## Document excerpt
━━━━━━━━━━━━━━━━━━━━━━━━━━━━━━
More than four months after the National Association of Realtors (NAR) announced that it would offer its members .realtor top-level domains, few Realtors have taken advantage of the exclusive perk.

NAR instituted the .realtor domain benefit, along with a variety of extras, in the hopes that it would set apart its licensed real estate agents and provide them with professional clout.

“When consumers visit a .realtor website they will know that they have reached a source of comprehensive and accurate real estate information, as well as someone with unparalleled insight into the local market,” NAR President Steve Brown said in a statement last August.

However, the number of .realtor domain-name registrations has plateaued at about 95,000 since they first became available, far below the 500,000 personalized domains that the organization had planned to offer.

A poll conducted by Inman last year indicated that more than eight out of 10 readers of the real estate news site planned to apply for their own .realtor domains, suggesting that, in theory, 800,000 new websites could have been registered.

NAR has a ways to go before it reaches anywhere near that number. At the current rate of registration—around 60 registrations per day, according to Inman—it would take NAR 18 years to give away its 500,000 .realtor domain names, according to nTLDstats data.

Part of the problem could lie in the restrictions that NAR places on the use of these top-level domains, according to Inman. Users must follow NAR’s business rules [PDF] in registering domain names, limiting their creative options.

And the .realtor name and concept don’t appeal to everyone. Last fall, Inman contributor Teresa Boardman wrote a column, “Why I Don’t Want To Be a .Realtor”, in which she argued that “[t]he domain names are more about real estate, not about me.”
━━━━━━━━━━━━━━━━━━━━━━━━━━━━━━
## Data to examine
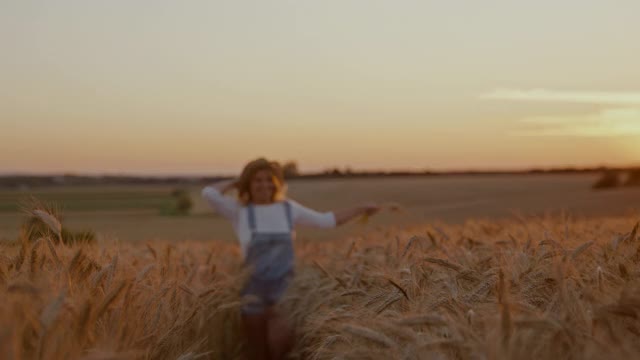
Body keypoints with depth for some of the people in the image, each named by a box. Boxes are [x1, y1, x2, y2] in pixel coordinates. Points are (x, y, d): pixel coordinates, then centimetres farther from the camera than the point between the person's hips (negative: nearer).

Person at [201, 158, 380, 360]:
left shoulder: (287, 208, 7)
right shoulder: (239, 210, -1)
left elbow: (326, 220, 14)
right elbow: (208, 193, -18)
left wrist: (361, 209, 16)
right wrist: (234, 183, -1)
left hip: (285, 293, 2)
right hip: (256, 296, -2)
━━━━━━━━━━━━━━━━━━━━━━━━━━━━━━
## Task objective
Write the next part of the article about the .realtor domain names, picking up after its final sentence. The listing plays no part here.

## Expected answer
“I never wanted to be part of a big national company,” Boardman explained. “I always wanted to be the local real estate agent helping others in the community.”

Despite the lull in .realtor registrations, NAR remains optimistic that the offer will entice more members. NAR Spokeswoman Sara Wiskerchen told Inman that the association is “pleased with the number of .realtor registrations, which are going well and higher than expected.

“We anticipated continued and steady growth after the initial rush of registrations, and believe that ongoing education and launching association and brokerage domains in the near future will keep .realtor front and center,” she added.

Top-Level Troubles

And it’s not just NAR that’s struggling to make its personalized domain names attractive to consumers; .realtor is only one name drowning in a sea of top-level domains that have yet to gain significant traction online.

One of the major issues is compatibility with existing devices and software. The Internet Corporation for Assigned Names and Numbers (ICANN) is scrambling to adapt to the deluge of generic top-level domains cropping up online, from .pizza to .lol, Forbes reports.

“New types of domains and email addresses break stuff,” Brent London, Google’s representative in an ICANN working group, said at a meeting of the organization, according to Forbes. “Just to send an email from one person to another, you’d find yourself in a situation where an operating system, mail servers, routers, mail service providers, security software, all need to work properly.”

Speaking at the domain-names industry conference NamesCon 2015, Akram Atallah, former chief operating officer of ICANN and current president of its global domains division, explained the roadblocks preventing generic top-level domains from flourishing.

“New [gTLD] registries are still trying to find their footing,” Atallah said, according to The Register. “We are seeing a lot of new entrants.”

Additionally, big brands are also waiting on the sidelines for others to get in on the domain-name game. Generic top-level domains are a complicated new territory to navigate, and businesses may be hesitant to be pioneers of this form of digital marketing.

“This is a new way of doing things online so it’s mostly a competitive issue: A lot of them are sitting around the pool waiting for the first one to jump in,” Atallah said, as reported in The Register.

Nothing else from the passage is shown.